Лахтинена это рассмешило, и, когда они отправились дальше, настроение у них стало получше. Правда, их раздражал свист Хиетанена. Дело в том, что Хиетанен свистел всегда, независимо от обстановки, хотя получалось это у него ужасно. Но парень не унывал и знай себе насвистывал. Время от времени он принимался критиковать коммунизм, ссылаясь на плачевное состояние шоссейных дорог в Восточной Карелии. А когда Лахтинен защищал свои идеи, напоминал ему о полусгнивших строениях, плохой газетной бумаге или одежде жителей.

С другой стороны, было очевидно, что защитники любят свою страну. Они умирали на боевых постах, оставляя после себя лишь огромные груды стреляных гильз.

Артиллерийские батареи грохотали, огневые точки сыпали треском. Смерть каждого настигала по-своему. Кто-то падал на бегу, другой разжимал руку, державшую оружие, и бессильно ронял на него голову. Одни умирали, стеная и молясь, другие — проклиная и скрежеща зубами. Кто-то ожидал смерти, лежа где-нибудь за камнем, до самого конца оставаясь сильным и спокойным.

Ценою жизни этих людей покупался километр за километром этого восточнокарельского шоссе — слякотное и извилистое, оно вело в Петрозаводск.

II

Дым с трудом поднимался из трубы в серое небо, сочившееся мелким дождем. Где-то близко била гаубичная батарея, с раскисшей дороги слышался рокот грузовиков, подвозящих боеприпасы. Но люди в палатках не слышали этих звуков, они продолжали спать. Пятнадцать часов без перерыва длился их сон, они лежали, словно мертвые, и не похоже было, чтобы сон этот скоро кончился.

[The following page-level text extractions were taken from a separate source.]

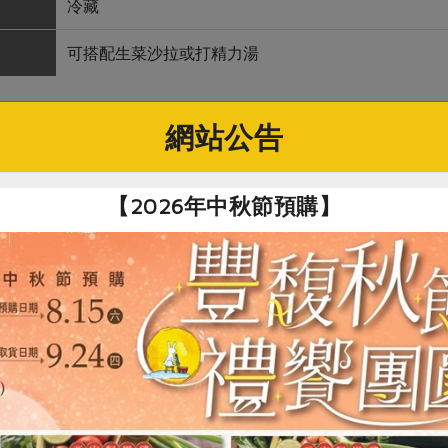
冷藏
可搭配生菜沙拉或打精力湯
網站公告
關鍵字
【2026年中秋節預購】
# 芽菜
你可能有興趣的產品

Рахикайнен дежурил — следил за огнем. Чтобы убить время, он играл сам с собой в покер. Набрав в руки карты, он произнес:

— Что там у нас? Три шлюхи. Ну ладно!

Потом с раздражением сунул карты в колоду и взглянул на часы. Ему наконец-то пора было сменяться. Он разбудил Хиетанена:

— Эй, вставай смотреть за огнем.

Он довольно долго тряс и толкал товарища, пытаясь разбудить его. Наконец Хиетанен сел, спросонья провел рукой по волосам и широко раскрыл глаза. Он все еще не понимал, что с ним и где он.

— Вставай, твоя очередь следить за огнем.

— Ладно, — согласился Хиетанен и опять лег, явно не понимая, чего от него требуют. Рахикайнен снова принялся трясти его:

— Эй, встанешь ты наконец?!

Усталость удесятерила усилия Рахикайнена, так что в конце концов Хиетанен проснулся.

— Что?

— Твоя очередь следить за огнем.

— А, черт! Есть еще сухие дрова?

— Ну как же! Даже наколотые. Я вошел в патриотический раж и наколол их. Наверно, в состоянии военного психоза.

— Вот уж не ожидал, что ты на такое способен! А спать сладко, парень. Сколько времени мы уже спим?

— Трое суток.

Рахикайнен заполз на свое место и, прежде чем уснуть, успел сказать:

— Совсем недавно ударило по артиллеристам. Похоже, там теперь полно героев. Было слышно по крикам. Мне так хотелось сходить к ним, пошататься там. Говорят, артиллеристы получают больше хлеба. Может быть, удалось бы что-нибудь «организовать». Только я так и не собрался — слишком устал.

Хиетанен выглянул наружу. На шоссе стояли три подбитых танка, на обочине лежало несколько убитых русских. Там вчера отразили контрудар противника. Хиетанен засучил штанину и осмотрел маленькую рану на ноге. Она уже покрылась коркой и, по-видимому, заживала. Хиетанена ранило осколком снаряда, посланного одним из танков, стоящих теперь на дороге, и осколок попал ему в ногу. Хиетанен зажег спичку и подержал в огне булавку, чтобы убить микробов, а затем выковырял осколок, который теперь лежал у него в бумажнике, завернутый в бумагу.